I use GMail for Domains on both of my main domains (beesbuzz.biz is for personal/arty/online persona stuff, and then I have another domain that is for semi-professional and RL persona stuff). As a result, I have the following Google accounts:
- fluffy at beesbuzz.biz: both a GMail Domain account and an apps account (primarily for Google Reader, and for sharing items and so on)
- [real name] at [other domain]: both GMail Domain account and an apps account (primarily for Google Calendar)
- [real name] at gmail.com: unified GMail+apps account (primarily for my Android phone, since lots of Android stuff doesn't work on apps accounts, and doesn't seem to respect GMail Domain accounts as existing)
However, on the other domain, Google just transitioned it to using the new unified GMail+Apps infrastructure.

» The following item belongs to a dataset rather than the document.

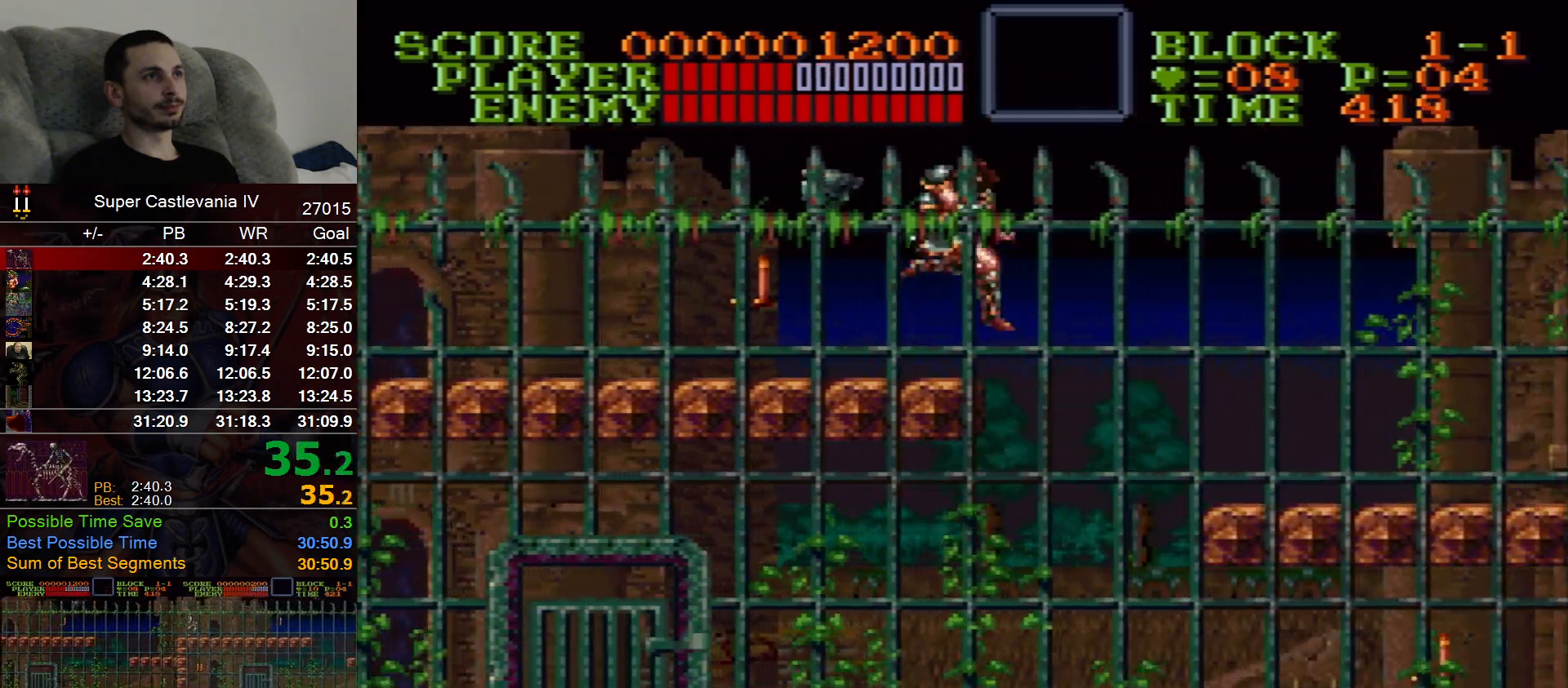
{"buttons": ["DPAD_RIGHT"], "events": []}
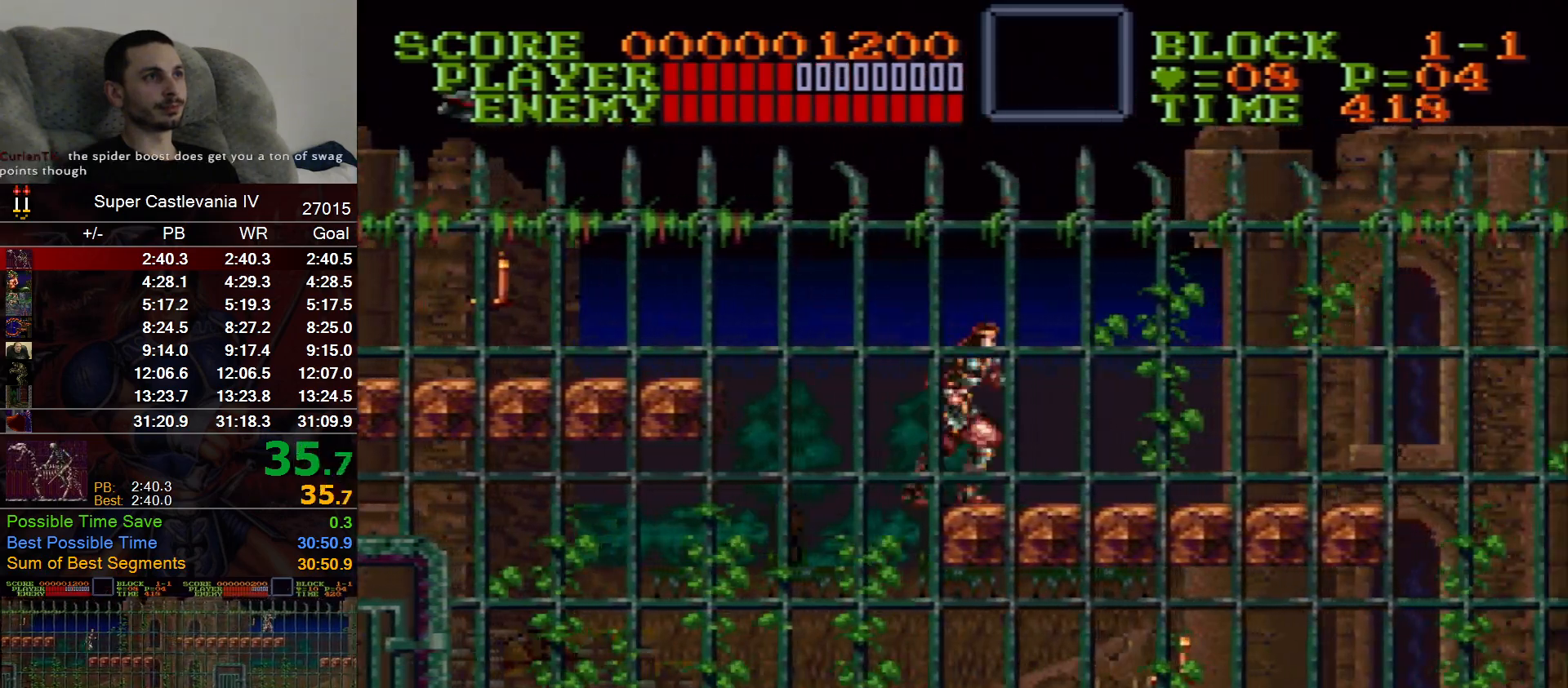
{"buttons": ["DPAD_RIGHT"], "events": []}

The major implication of this change is that now to log in to GMail for Domains, that also signs me in to it as an apps account — meaning that I get signed out of Google Reader as 'fluffy' and am logged in as [real name]. While I could in principle just transfer all my data to this apps account, it means losing all of my sharing with others; I'd have to reconnect to everyone with my other domain name, which is not something I want to do.

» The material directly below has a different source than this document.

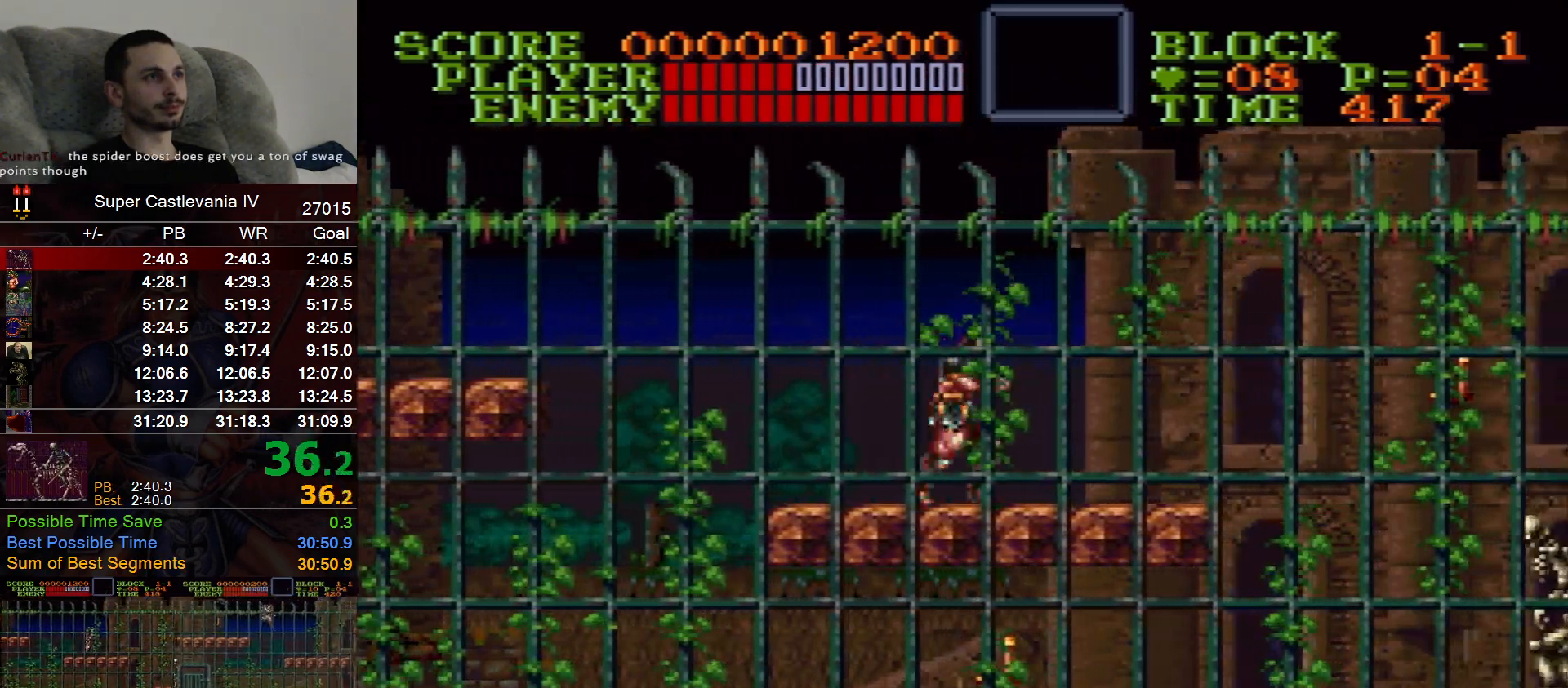
{"buttons": ["DPAD_RIGHT"], "events": []}
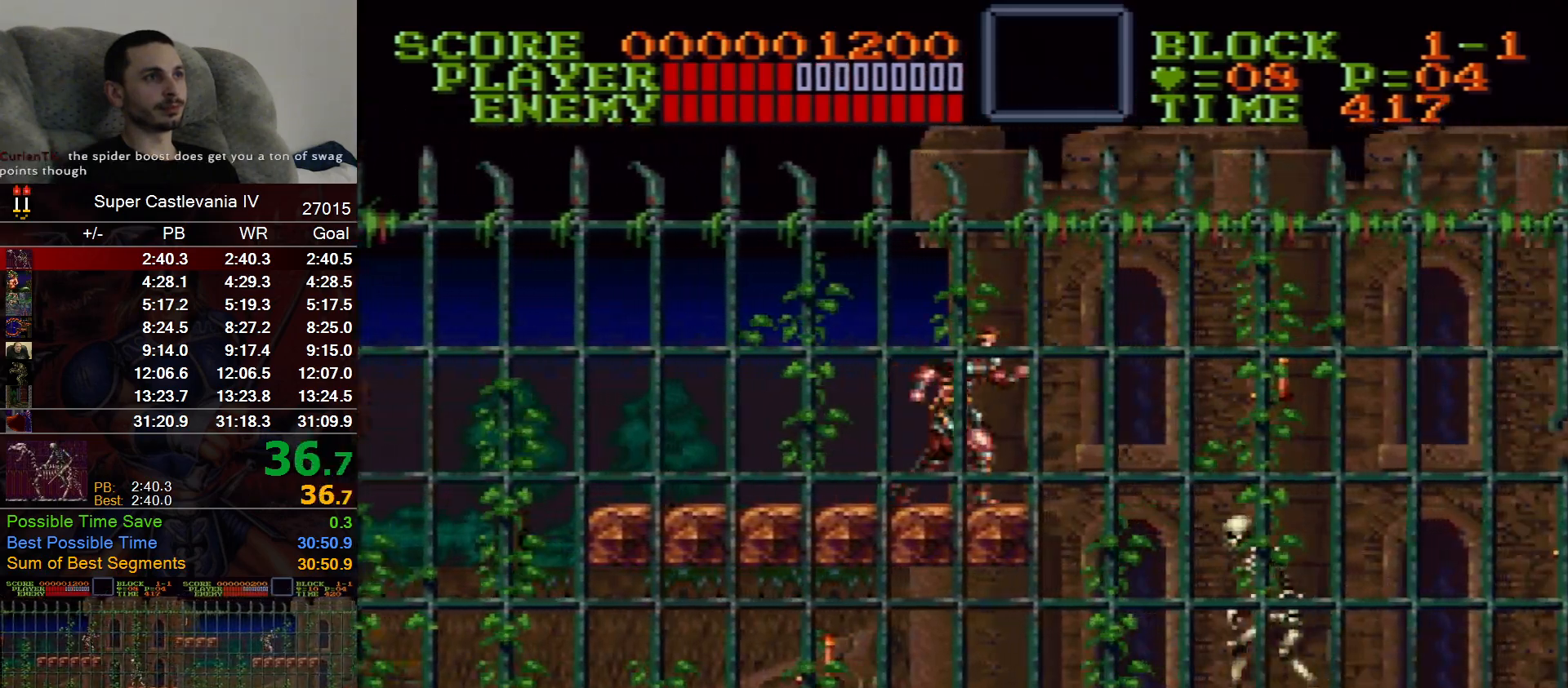
{"buttons": ["DPAD_RIGHT"], "events": []}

This also means that when they transition beesbuzz.biz over to the new infrastructure, I won't be able to sign in to both accounts simultaneously for email at all.
Obviously, the least-sucky solution for now is to just set up an IMAP email client on my work machine, but that has legality and privacy implications, or I could use two different browsers at the same time, but that has other obnoxious issues.

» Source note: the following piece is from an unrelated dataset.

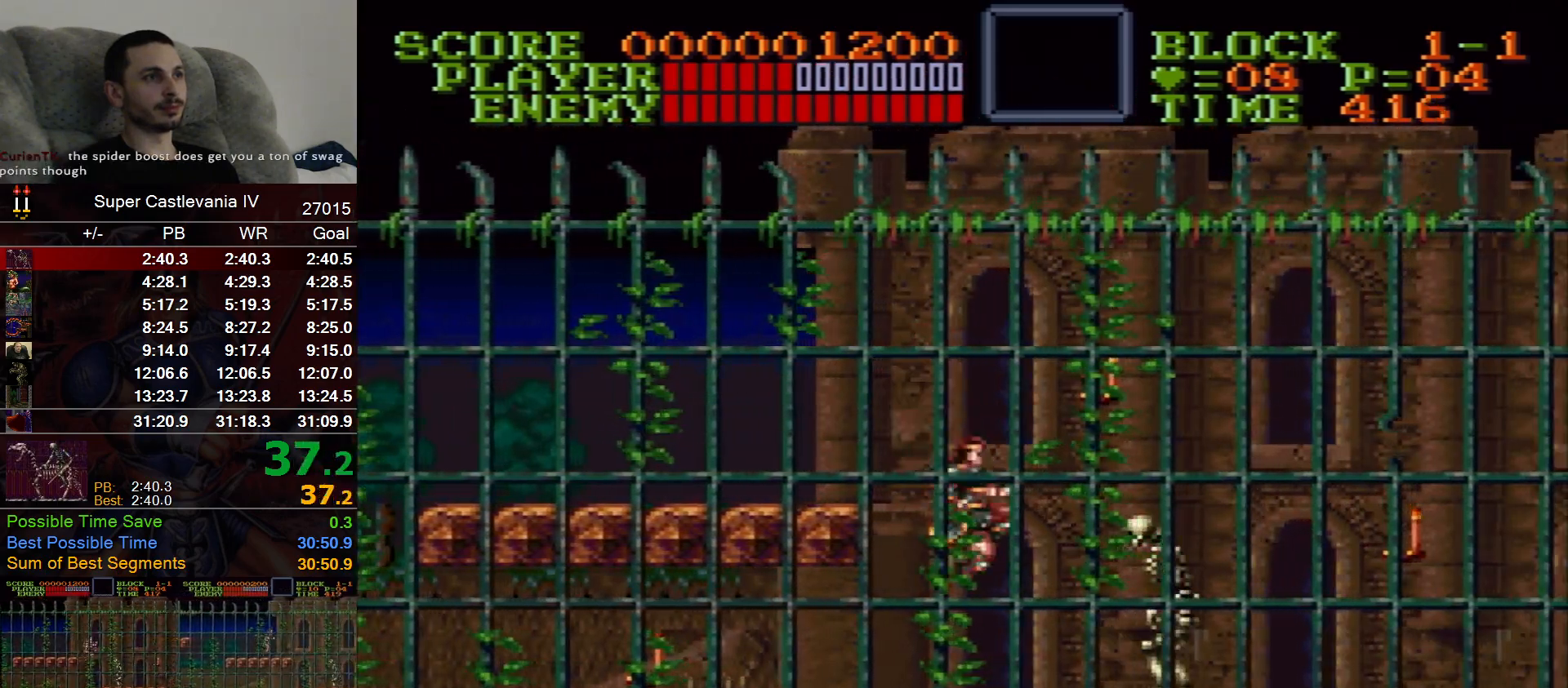
{"buttons": ["DPAD_RIGHT"], "events": [[150, "B", "down"], [267, "DPAD_UP", "down"], [367, "DPAD_UP", "up"], [417, "B", "up"]]}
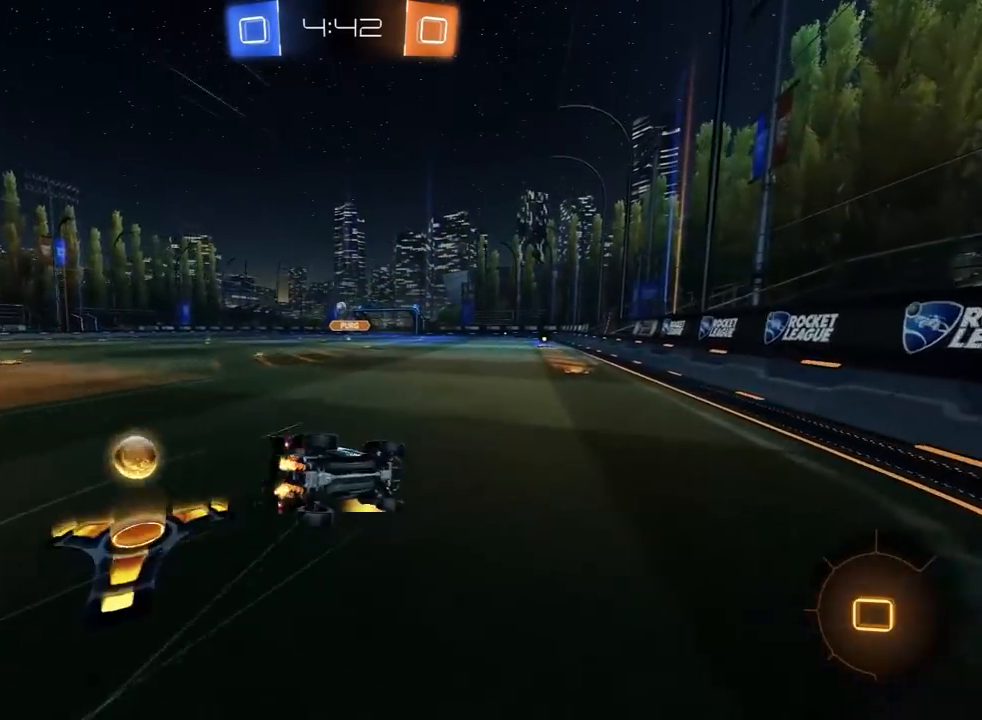
Gameplay with a controller (PlayStation layout); each line is a JSON object with the inputs held at the frame after it (dt_ms = milliseconds from this image to that frame). "events" lists button and stick changes between this image and that frame as [ms after this image, input, new state], when the widget could be followed in between. Not read: R2.
{"dt_ms": 500, "buttons": [], "left_stick": "left", "right_stick": "center", "events": [[67, "R1", "up"], [467, "L1", "up"]]}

This is basically a specific case of the problem as browser-as-OS: when you have single-sign-on to a whole bunch of applications, and those applications don't expect you to have multiple accounts in use at the same time, shit breaks, badly. I heard a while ago that Google was looking into changing their sign-on stuff to allow multiple concurrent apps account signins, which would partially address this issue, but I suspect they'll still screw that up somehow too, and anyway in the meantime I'm going to have to figure out some other approach.
This is the sort of thing which makes me want to just set up my own MX so I can run a decent spam filter without having to put up with Google crap.
I really wish DreamHost still supported some way of running custom filter processes on IMAP-capable mail accounts. It used to be that the email, shell, and web account were all the same one served off the same server, which is obviously a Bad Idea, but they "fixed" things by running the MX and IMAP on servers that have no shell access, and using a web-based panel for configuring procmail chains. Which is fine for the common case, but it makes it so that you can't run custom filters there.
There's also some hackish stuff where you can forward messages to an account that does have shell access (meaning it'd be possible to run a private instance of bogofilter et al), but there's no IMAP support for those, so setting up a training mechanism gets incredibly difficult and cumbersome (and probably involves forwarding messages around to special addresses, which means that you risk losing or misrepresenting header information, which is the single most important part of decent spam filtering in my experience).
I guess for now my best bet is to just install Thunderbird on my work machine for personal email and use that to keep my personal mail separate from my work mail. But again, I'm concerned about the privacy and security implications. Ugh.